Embora sigam afligindo-nos as tantas incertezas eleitorais do momento, podemos ainda encontrar um refúgio na poesia. Estes versos de Anna Akhmátova (1889-1966) exalam os bons aromas da natureza e da paz que suaviza as dores do mundo: retornamos, aqui, a uma existência simples, a um doce fluxo de vida no qual cabem as contemplações do céu e as ronronadas doces de um gato amigo.

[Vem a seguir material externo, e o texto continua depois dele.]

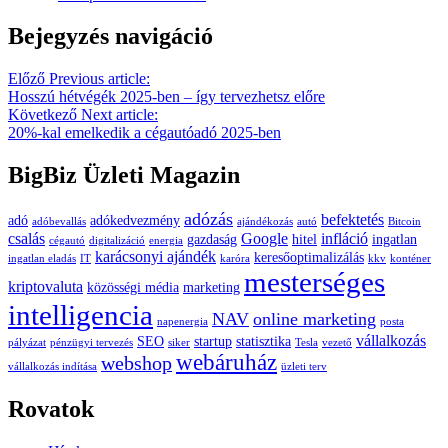
Bejegyzés navigáció
Előző
Previous article:
Hosszú hétvégék 2025-ben – így tervezhetsz előre
Következő
Next article:
20%-kal emelkedik a cégautóadó 2025-ben
BigBiz Üzleti Magazin
adózás
befektetés
adó
adókedvezmény
adóbevallás
ajándékozás
autó
Bitcoin
csalás
Google
infláció
gazdaság
hitel
ingatlan
cégautó
digitalizáció
energia
karácsonyi ajándék
keresőoptimalizálás
ingatlan eladás
IT
karóra
kkv
konténer
mesterséges
kriptovaluta
közösségi média
marketing
intelligencia
NAV
online marketing
napenergia
posta
vállalkozás
SEO
startup
statisztika
pályázat
pénzügyi tervezés
siker
Tesla
vezető
webáruház
webshop
vállalkozás indítása
üzleti terv
Rovatok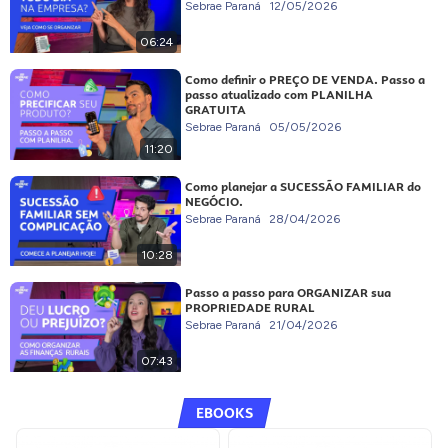
Sebrae Paraná
12/05/2026
06:24
Como definir o PREÇO DE VENDA. Passo a
passo atualizado com PLANILHA
GRATUITA
Sebrae Paraná
05/05/2026
11:20
Como planejar a SUCESSÃO FAMILIAR do
NEGÓCIO.
Sebrae Paraná
28/04/2026
10:28
Passo a passo para ORGANIZAR sua
PROPRIEDADE RURAL
Sebrae Paraná
21/04/2026
07:43
EBOOKS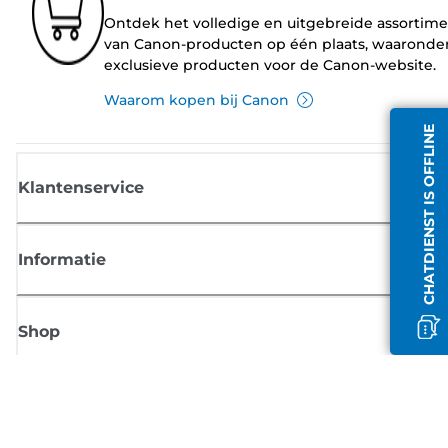
Ontdek het volledige en uitgebreide assortim
van Canon-producten op één plaats, waaronde
exclusieve producten voor de Canon-website.
Waarom kopen bij Canon
CHATDIENST IS OFFLINE
Klantenservice
Informatie
Shop
Meld je aan voor Canon-nieuws
Ontvang regelmatig updates per e-mail over nieuwe producten, handig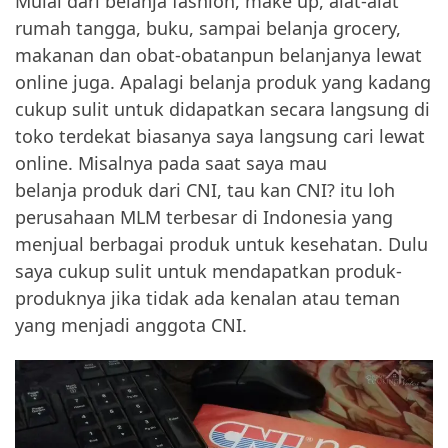
Mulai dari belanja fashion, make up, alat-alat
rumah tangga, buku, sampai belanja grocery,
makanan dan obat-obatanpun belanjanya lewat
online juga. Apalagi belanja produk yang kadang
cukup sulit untuk didapatkan secara langsung di
toko terdekat biasanya saya langsung cari lewat
online. Misalnya pada saat saya mau
belanja produk dari CNI, tau kan CNI? itu loh
perusahaan MLM terbesar di Indonesia yang
menjual berbagai produk untuk kesehatan. Dulu
saya cukup sulit untuk mendapatkan produk-
produknya jika tidak ada kenalan atau teman
yang menjadi anggota CNI.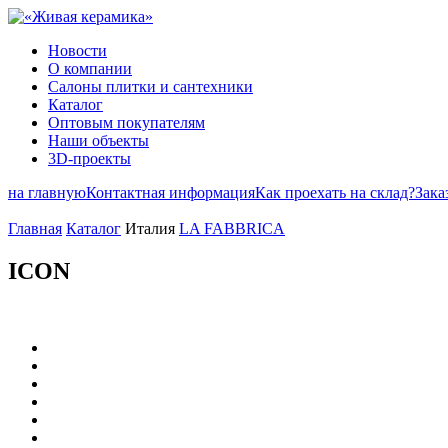
Новости
О компании
Салоны плитки и сантехники
Каталог
Оптовым покупателям
Наши объекты
3D-проекты
на главную
Контактная информация
Как проехать на склад?
Зака
Главная
Каталог
Италия
LA FABВRICA
ICON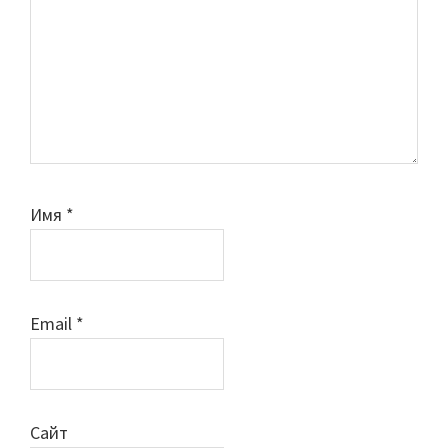
Имя
*
Email
*
Сайт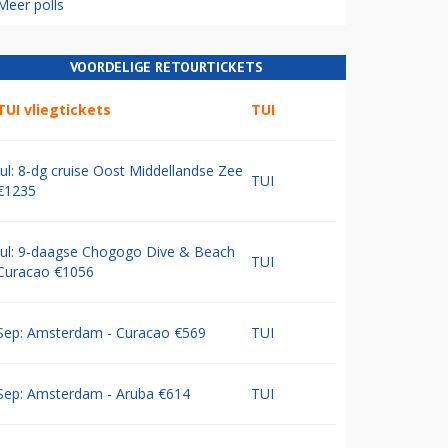
Meer polls
VOORDELIGE RETOURTICKETS
TUI vliegtickets
TUI
Jul: 8-dg cruise Oost Middellandse Zee
TUI
€1235
Jul: 9-daagse Chogogo Dive & Beach
TUI
Curacao €1056
Sep: Amsterdam - Curacao €569
TUI
Sep: Amsterdam - Aruba €614
TUI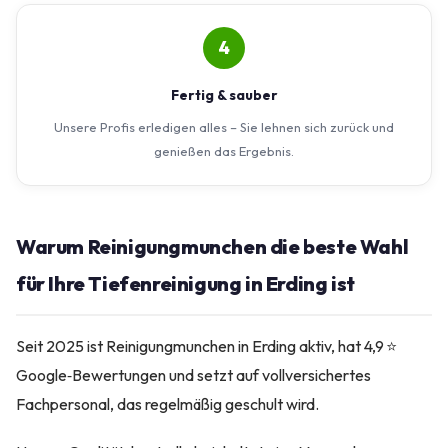
4
Fertig & sauber
Unsere Profis erledigen alles – Sie lehnen sich zurück und
genießen das Ergebnis.
Warum Reinigungmunchen die beste Wahl
für Ihre Tiefenreinigung in Erding ist
Seit 2025 ist Reinigungmunchen in Erding aktiv, hat 4,9 ⭐
Google‑Bewertungen und setzt auf vollversichertes
Fachpersonal, das regelmäßig geschult wird.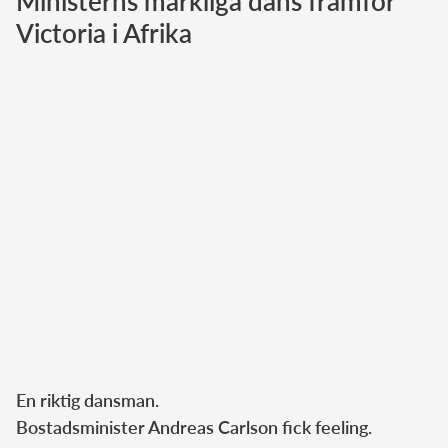
Ministerns märkliga dans framför
Victoria i Afrika
Norska kungahuset
Danska kungahuset
Spanska kungahuset
Nederländska kungahuset
Belgiska kungahuset
Jordanska kungahuset
Luxemburgska storhertighuset
Japanska kejsarhuset
Thailändska kungahuset
Marockanska kungahuset
Monacos furstehus
En riktig dansman.
Bostadsminister Andreas Carlson fick feeling.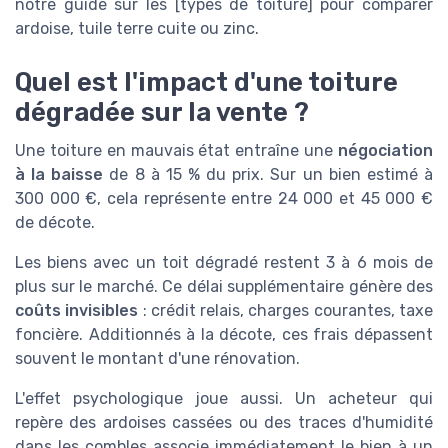
notre guide sur les [types de toiture] pour comparer
ardoise, tuile terre cuite ou zinc.
Quel est l'impact d'une toiture
dégradée sur la vente ?
Une toiture en mauvais état entraîne une
négociation
à la baisse
de 8 à 15 % du prix. Sur un bien estimé à
300 000 €, cela représente entre 24 000 et 45 000 €
de décote.
Les biens avec un toit dégradé restent 3 à 6 mois de
plus sur le marché. Ce délai supplémentaire génère des
coûts invisibles
: crédit relais, charges courantes, taxe
foncière. Additionnés à la décote, ces frais dépassent
souvent le montant d'une rénovation.
L'effet psychologique joue aussi. Un acheteur qui
repère des ardoises cassées ou des traces d'humidité
dans les combles associe immédiatement le bien à un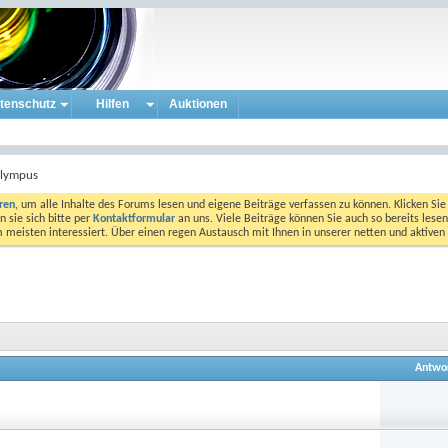
tenschutz
Hilfen
Auktionen
lympus
eren
, um alle Inhalte des Forums lesen und eigene Beiträge verfassen zu können. Klicken Sie 
 sie sich bitte per
Kontaktformular
an uns. Viele Beiträge können Sie auch so bereits lesen
am meisten interessiert. Über einen regen Austausch mit Ihnen in unserer netten und aktiv
Antwo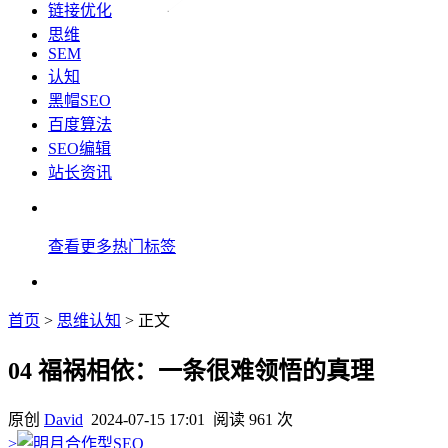
链接优化
思维
SEM
认知
黑帽SEO
百度算法
SEO编辑
站长资讯
查看更多热门标签
首页
>
思维认知
> 正文
04 福祸相依：一条很难领悟的真理
原创
David
2024-07-15 17:01
阅读 961 次
>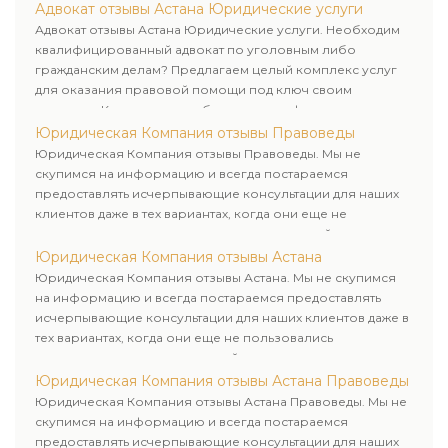
юридических лиц. Индивидуальный подход к каждому
Адвокат отзывы Астана Юридические услуги
клиенту.
Адвокат отзывы Астана Юридические услуги. Необходим
квалифицированный адвокат по уголовным либо
гражданским делам? Предлагаем целый комплекс услуг
для оказания правовой помощи под ключ своим
клиентам. Комплексное обслуживание физических и
юридических лиц. Индивидуальный подход к каждому
Юридическая Компания отзывы Правоведы
клиенту.
Юридическая Компания отзывы Правоведы. Мы не
скупимся на информацию и всегда постараемся
предоставлять исчерпывающие консультации для наших
клиентов даже в тех вариантах, когда они еще не
пользовались юридическими услугами нашей компании.
Юридическая Компания отзывы Астана
Юридическая Компания отзывы Астана. Мы не скупимся
на информацию и всегда постараемся предоставлять
исчерпывающие консультации для наших клиентов даже в
тех вариантах, когда они еще не пользовались
юридическими услугами нашей компании.
Юридическая Компания отзывы Астана Правоведы
Юридическая Компания отзывы Астана Правоведы. Мы не
скупимся на информацию и всегда постараемся
предоставлять исчерпывающие консультации для наших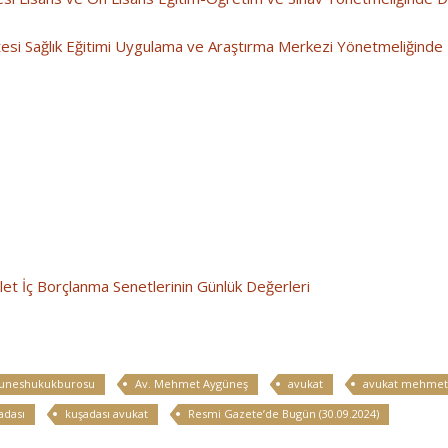
si Sağlık Eğitimi Uygulama ve Araştırma Merkezi Yönetmeliğinde D
et İç Borçlanma Senetlerinin Günlük Değerleri
uneshukukburosu
Av. Mehmet Aygüneş
avukat
avukat mehmet
adası
kuşadası avukat
Resmi Gazete’de Bugün (30.09.2024)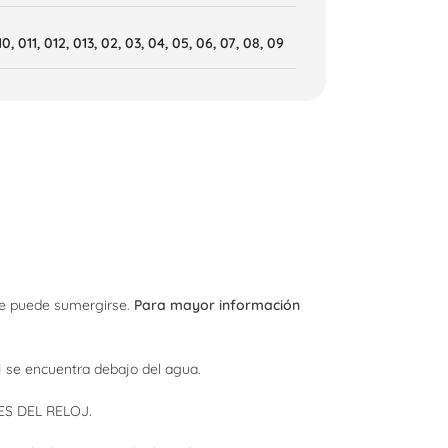
10
,
011
,
012
,
013
,
02
,
03
,
04
,
05
,
06
,
07
,
08
,
09
que puede sumergirse.
Para mayor información
oj se encuentra debajo del agua.
S DEL RELOJ.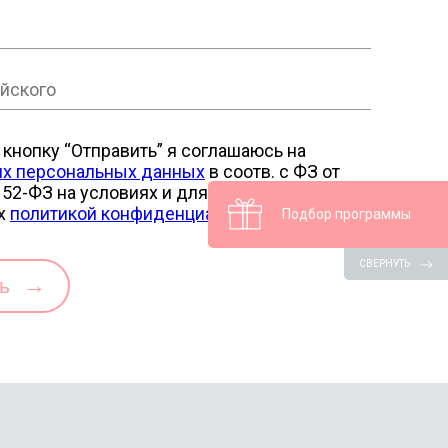
кнопку “Отправить” я соглашаюсь на
их персональных данных
в соотв. с ФЗ от
52-ФЗ на условиях и для целей,
х
политикой конфиденциальности
Подбор программы
СВЕРНУТЬ
→
ть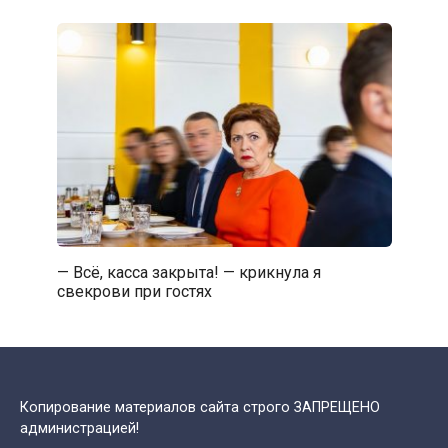
— Всё, касса закрыта! — крикнула я
свекрови при гостях
Копирование материалов сайта строго ЗАПРЕЩЕНО
администрацией!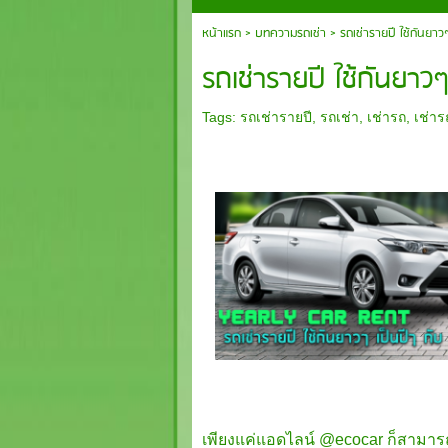
หน้าแรก
>
บทความรถเช่า
>
รถเช่ารายปี ใช้กันยา
รถเช่ารายปี ใช้กันยาว
Tags:
รถเช่ารายปี
,
รถเช่า
,
เช่ารถ
,
เช่าร
เพียงแค่แอดไลน์ @ecocar ก็สามา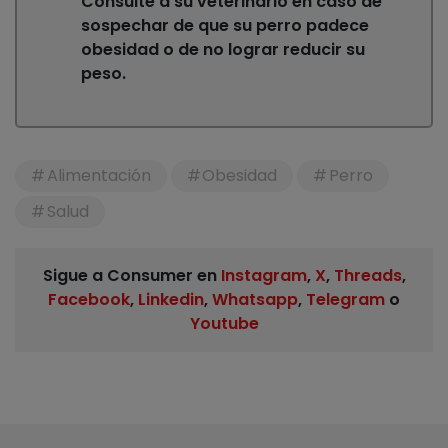
Consulte a su veterinario en caso de
sospechar de que su perro padece
obesidad o de no lograr reducir su
peso.
Alimentación
Obesidad
Perro
Salud
Sigue a Consumer en
Instagram
,
X
,
Threads
,
Facebook
,
Linkedin
,
Whatsapp
,
Telegram
o
Youtube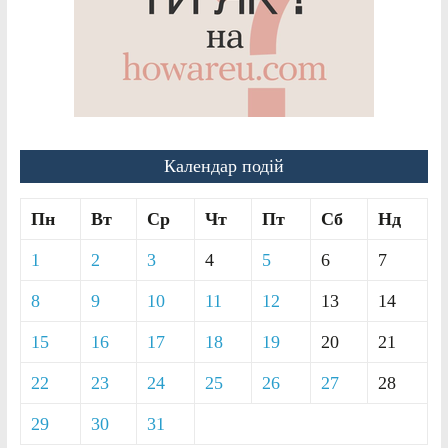
Календар подій
Пн
Вт
Ср
Чт
Пт
Сб
Нд
1
2
3
4
5
6
7
8
9
10
11
12
13
14
15
16
17
18
19
20
21
22
23
24
25
26
27
28
29
30
31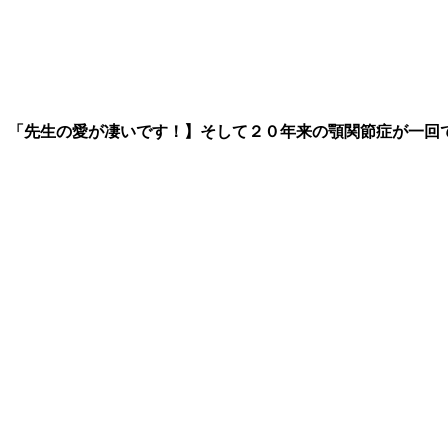
「先生の愛が凄いです！】そして２０年来の顎関節症が一回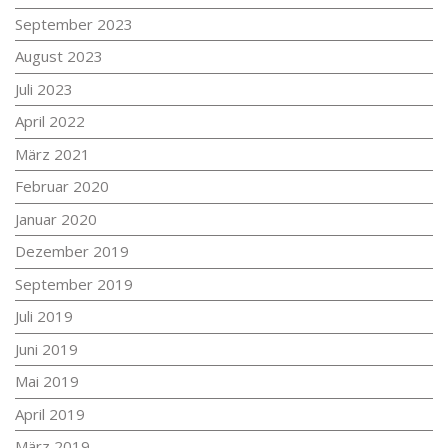
September 2023
August 2023
Juli 2023
April 2022
März 2021
Februar 2020
Januar 2020
Dezember 2019
September 2019
Juli 2019
Juni 2019
Mai 2019
April 2019
März 2019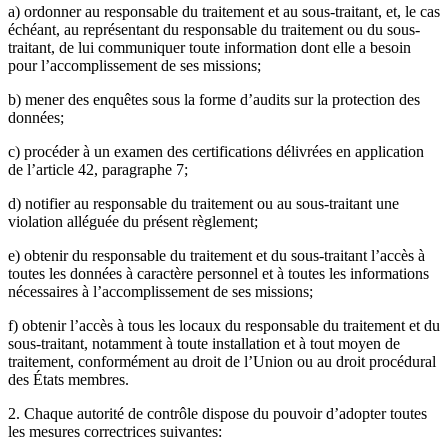
a) ordonner au responsable du traitement et au sous-traitant, et, le cas
échéant, au représentant du responsable du traitement ou du sous-
traitant, de lui communiquer toute information dont elle a besoin
pour l’accomplissement de ses missions;
b) mener des enquêtes sous la forme d’audits sur la protection des
données;
c) procéder à un examen des certifications délivrées en application
de l’article 42, paragraphe 7;
d) notifier au responsable du traitement ou au sous-traitant une
violation alléguée du présent règlement;
e) obtenir du responsable du traitement et du sous-traitant l’accès à
toutes les données à caractère personnel et à toutes les informations
nécessaires à l’accomplissement de ses missions;
f) obtenir l’accès à tous les locaux du responsable du traitement et du
sous-traitant, notamment à toute installation et à tout moyen de
traitement, conformément au droit de l’Union ou au droit procédural
des États membres.
2. Chaque autorité de contrôle dispose du pouvoir d’adopter toutes
les mesures correctrices suivantes:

Akhmátova deixa-se diluir em uma placidez tão profunda, que, se batermos à sua porta, diz-nos ela, não seremos capazes de removê-la do estado de consciência em que se encontra: uma vida caduca, caduca e belíssima.
*
Aprendi a viver com simplicidade, com juízo,
a olhar o céu, a fazer minhas orações,
a passear sozinha até a noite,
até ter esgotado esta angústia inútil.
Enquanto no penhasco murmuram as bardanas
e declina o alaranjado cacho da sorveira,
componho versos bem alegres
sobre a vida caduca, caduca e belíssima.
Volto para casa. Vem lamber a minha mão
o gato peludo, que ronrona docemente,
e um fogo resplandecente brilha
no topo da serraria, à beira do lago.
Só de vez em quando o silêncio é interrompido
pelo grito da cegonha pousando no telhado.
Se vieres bater à minha porta,
é bem possível que eu sequer te ouça.
(1912)
(Anna Akhmátova. Antologia Poética. Tradução de Lauro Machado Coelho.